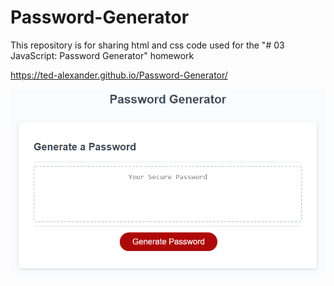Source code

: # Password-Generator

This repository is for sharing html and css code used for the "# 03 JavaScript: Password Generator" homework

https://ted-alexander.github.io/Password-Generator/

![screenshot of website](Capture.png)

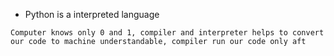 * Python is a interpreted language

`Computer knows only 0 and 1, compiler and interpreter helps to convert our code to machine understandable, compiler run our code only aft`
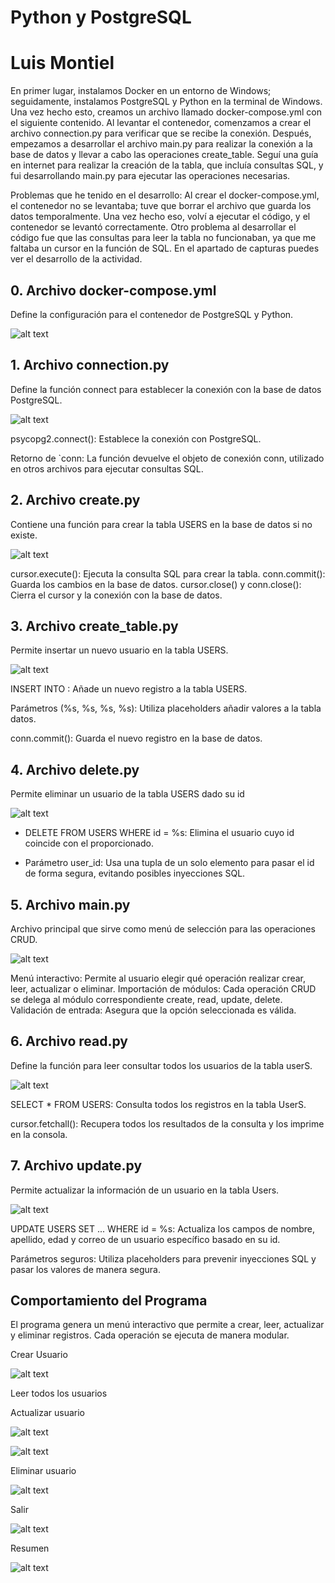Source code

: # Python y PostgreSQL
# Luis Montiel

En primer lugar, instalamos Docker en un entorno de Windows; seguidamente, instalamos PostgreSQL y Python en la terminal de Windows. Una vez hecho esto, creamos un archivo llamado docker-compose.yml con el siguiente contenido. Al levantar el contenedor, comenzamos a crear el archivo connection.py para verificar que se recibe la conexión. Después, empezamos a desarrollar el archivo main.py para realizar la conexión a la base de datos y llevar a cabo las operaciones create_table. Seguí una guía en internet para realizar la creación de la tabla, que incluía consultas SQL, y fui desarrollando main.py para ejecutar las operaciones necesarias.

Problemas que he tenido en el desarrollo: Al crear el docker-compose.yml, el contenedor no se levantaba; tuve que borrar el archivo que guarda los datos temporalmente. Una vez hecho eso, volví a ejecutar el código, y el contenedor se levantó correctamente. Otro problema al desarrollar el código fue que las consultas para leer la tabla no funcionaban, ya que me faltaba un cursor en la función de SQL. En el apartado de capturas puedes ver el desarrollo de la actividad.


## 0. Archivo docker-compose.yml

Define la configuración para el contenedor de PostgreSQL y Python.

![alt text](capturas/image.png)

## 1. Archivo connection.py

Define la función connect para establecer la conexión con la base de datos PostgreSQL.

![alt text](capturas/Archivo%20connection.png)

psycopg2.connect(): Establece la conexión con PostgreSQL.

Retorno de `conn: La función devuelve el objeto de conexión conn, utilizado en otros archivos para ejecutar consultas SQL.

## 2. Archivo create.py

Contiene una función para crear la tabla USERS en la base de datos si no existe.

![alt text](capturas/Archivo%20create.png)

cursor.execute(): Ejecuta la consulta SQL para crear la tabla.
conn.commit(): Guarda los cambios en la base de datos.
cursor.close() y conn.close(): Cierra el cursor y la conexión con la base de datos.

## 3. Archivo create_table.py

Permite insertar un nuevo usuario en la tabla USERS.

![alt text]( capturas/Archivo%20create_table.png)

INSERT INTO : Añade un nuevo registro a la tabla USERS.

Parámetros (%s, %s, %s, %s): Utiliza placeholders añadir valores a la tabla datos.

conn.commit(): Guarda el nuevo registro en la base de datos.

## 4. Archivo delete.py

Permite eliminar un usuario de la tabla USERS dado su id

![alt text](capturas/Archivo%20delete.png)

- DELETE FROM USERS WHERE id = %s: Elimina el usuario cuyo id coincide con el proporcionado.

- Parámetro  user_id: Usa una tupla de un solo elemento para pasar el id de forma segura, evitando posibles inyecciones SQL.

## 5. Archivo main.py

Archivo principal que sirve como menú de selección para las operaciones CRUD.

![alt text](capturas/Archivo%20main.png)

Menú interactivo: Permite al usuario elegir qué operación realizar crear, leer, actualizar o eliminar.
Importación de módulos: Cada operación CRUD se delega al módulo correspondiente create, read, update, delete.
Validación de entrada: Asegura que la opción seleccionada es válida.

## 6. Archivo read.py

Define la función para leer consultar todos los usuarios de la tabla userS.

![alt text](capturas/Archivo%20read.png)

SELECT * FROM USERS: Consulta todos los registros en la tabla UserS.

cursor.fetchall(): Recupera todos los resultados de la consulta y los imprime en la consola.

## 7. Archivo update.py

Permite actualizar la información de un usuario en la tabla Users.

![alt text](capturas/Archivo%20update.png)

UPDATE USERS SET ... WHERE id = %s: Actualiza los campos de nombre, apellido, edad y correo de un usuario específico basado en su id.

Parámetros seguros: Utiliza placeholders para prevenir inyecciones SQL y pasar los valores de manera segura.

## Comportamiento del Programa

El programa genera un menú interactivo que permite a crear, leer, actualizar y eliminar registros. Cada operación se ejecuta de manera modular.


Crear Usuario

![alt text](capturas/Crear%20Usuario.png)

Leer todos los usuarios

Actualizar usuario

![alt text](capturas/Actualizar%20usuario.png)

![alt text](capturas/Actualizar%20usuario%201.png.png)

Eliminar usuario

![alt text](capturas/Eliminar%20usuario.png)

Salir 

![alt text](capturas/Salir.png)

Resumen

![alt text](capturas/Resumen.png)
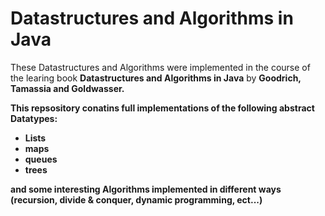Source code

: # Datastructures and Algorithms in Java

These Datastructures and Algorithms were implemented in the course of the learing book <b>Datastructures and Algorithms in Java</b> by <b>Goodrich, Tamassia and Goldwasser.

This repsository conatins full implementations of the following abstract Datatypes:
 - Lists
 - maps
 - queues
 - trees
 
 and some interesting Algorithms implemented in different ways (recursion, divide & conquer, dynamic programming, ect...) 
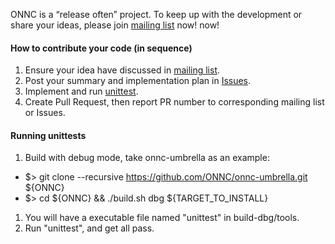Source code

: ONNC is a “release often” project. To keep up with the development or share your ideas, 
please join [mailing list](https://maillist.onnc.ai/) now! now!

#### How to contribute your code (in sequence)

1. Ensure your idea have discussed in [mailing list](https://maillist.onnc.ai/).
1. Post your summary and implementation plan in [Issues](https://github.com/ONNC/onnc/issues).
1. Implement and run [unittest](https://github.com/ONNC/onnc/CONTRIBUTING.md#running-unittests).
1. Create Pull Request, then report PR number to corresponding mailing list or Issues.

#### Running unittests

1. Build with debug mode, take onnc-umbrella as an example:
  * $> git clone --recursive https://github.com/ONNC/onnc-umbrella.git ${ONNC}
  * $> cd ${ONNC} && ./build.sh dbg ${TARGET_TO_INSTALL}
1. You will have a executable file named "unittest" in build-dbg/tools.
1. Run "unittest", and get all pass.
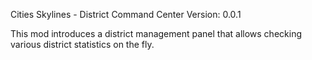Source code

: Cities Skylines - District Command Center
Version: 0.0.1

This mod introduces a district management panel that allows checking various district statistics on the fly.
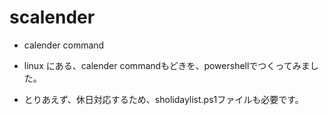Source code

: # scalender

- calender command

- linux にある、calender commandもどきを、powershellでつくってみました。

- とりあえず、休日対応するため、sholidaylist.ps1ファイルも必要です。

+--

## WORK INSTRUCTIONS
Nothing but the lines from the beginning of the material above through the line containing "## 1. Archivo connection.py" should appear in the answer, copied exactly and free of pictures.

## EXERCISE RESPONSE
Source code

: # Password-Generator

This repository is for sharing html and css code used for the "# 03 JavaScript: Password Generator" homework

https://ted-alexander.github.io/Password-Generator/

![screenshot of website](Capture.png)

 * Python is a interpreted language

`Computer knows only 0 and 1, compiler and interpreter helps to convert our code to machine understandable, compiler run our code only aft`
Source code

: # Python y PostgreSQL
# Luis Montiel

En primer lugar, instalamos Docker en un entorno de Windows; seguidamente, instalamos PostgreSQL y Python en la terminal de Windows. Una vez hecho esto, creamos un archivo llamado docker-compose.yml con el siguiente contenido. Al levantar el contenedor, comenzamos a crear el archivo connection.py para verificar que se recibe la conexión. Después, empezamos a desarrollar el archivo main.py para realizar la conexión a la base de datos y llevar a cabo las operaciones create_table. Seguí una guía en internet para realizar la creación de la tabla, que incluía consultas SQL, y fui desarrollando main.py para ejecutar las operaciones necesarias.

Problemas que he tenido en el desarrollo: Al crear el docker-compose.yml, el contenedor no se levantaba; tuve que borrar el archivo que guarda los datos temporalmente. Una vez hecho eso, volví a ejecutar el código, y el contenedor se levantó correctamente. Otro problema al desarrollar el código fue que las consultas para leer la tabla no funcionaban, ya que me faltaba un cursor en la función de SQL. En el apartado de capturas puedes ver el desarrollo de la actividad.


## 0. Archivo docker-compose.yml

Define la configuración para el contenedor de PostgreSQL y Python.

![alt text](capturas/image.png)

## 1. Archivo connection.py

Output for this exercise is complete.